At half-past three, after they have unloaded, they quickly pull another job, for we won’t get together so young again, and who knows when we’ll see each other again upon the Spree’s green bank? Everything goes according to schedule. Only on the trip back they run over a dog, fancy a thing like this happening to them, of course it gets Pums excited beyond all reason, because he likes dogs, and he bawls out the tinner who acts as chauffeur, can’t he blow his horn, they chased that kiyoodle into the street, because they can’t pay their taxes, and here you come and run over him and kill him. Reinhold and Franz roar with laughter at the way the old fellow has a crazy fit over a mutt like that, he’s really a bit weak in the head. That dog was hard of hearing, I blew my horn, sure I did, once, and when did you ever hear of a dog being hard of hearing, well, maybe we’ll turn back and take him to the hospital, cut it out, you’d better watch out, I can’t stand that, a thing like this brings you bad luck. Whereupon Franz nudges the tinner: he means cats. Everybody roars with laughter.
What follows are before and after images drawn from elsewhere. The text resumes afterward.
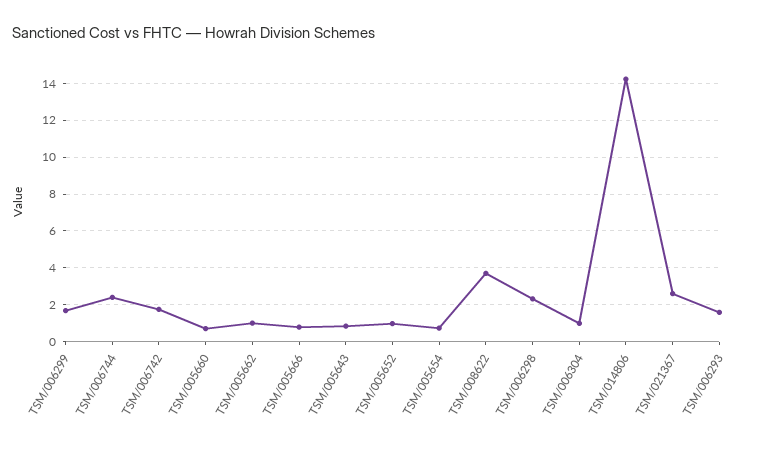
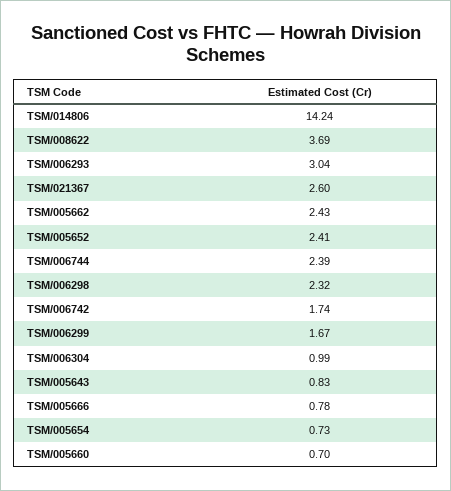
  {
    "TSM/006299": 1.67,
    "TSM/006744": 2.39,
    "TSM/006742": 1.74,
    "TSM/005660": 0.7,
-   "TSM/005662": 1,
+   "TSM/005662": 2.43,
    "TSM/005666": 0.78,
    "TSM/005643": 0.83,
-   "TSM/005652": 1,
+   "TSM/005652": 2.41,
    "TSM/005654": 0.73,
    "TSM/008622": 3.69,
    "TSM/006298": 2.32,
    "TSM/006304": 0.99,
    "TSM/014806": 14.24,
    "TSM/021367": 2.6,
-   "TSM/006293": 1.5
+   "TSM/006293": 3.04
  }

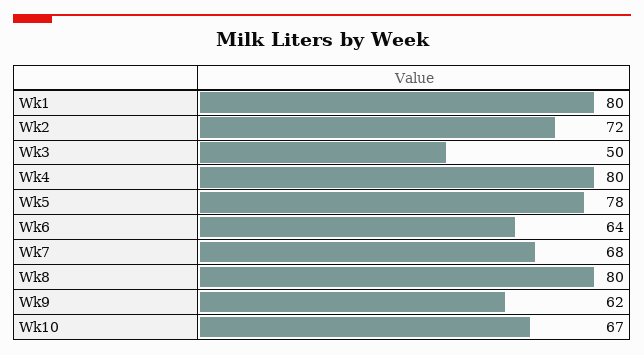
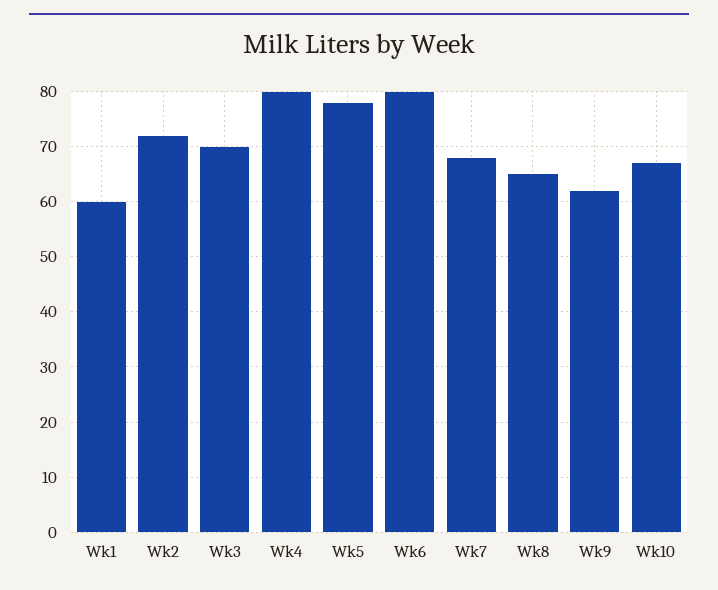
  {
-   "Wk1": 80,
+   "Wk1": 60,
    "Wk2": 72,
-   "Wk3": 50,
+   "Wk3": 70,
    "Wk4": 80,
    "Wk5": 78,
-   "Wk6": 64,
+   "Wk6": 80,
    "Wk7": 68,
-   "Wk8": 80,
+   "Wk8": 65,
    "Wk9": 62,
    "Wk10": 67
  }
For two days Franz Biberkopf says nothing at home about what has happened. Only after Pums has sent him two hundred, and if he doesn’t need it, he’s to give it back, Franz laughs, he can always find use for it; supposing now I gave it to Herbert for Magdeburg. And to whom is he going, whom does he look straight in the eyes at home, well, whom, which tiny whom, well, whom do you think? For whom, for whom, have I kept my heart pure? For whom, for whom, sure, for you alone, tonight will happiness come near, boldly I call to you, my dear, for you, I swear, I’ll always pine, tonight I’m yours and you are mine. Miezeken, my darling Miezeken, you look like a little bride made of marchpane, with little golden shoes, there you stand and wait, wondering about all the fuss your Pranz is making with his pocket-book. He squeezes it between his knees, and then he pulls out a couple of flimsies, holds them out and puts them on the table, beams at her and is as gentle with her as only he can be; he’s her big boy, he holds her fingers tight, what sweet slender little fingers she’s got!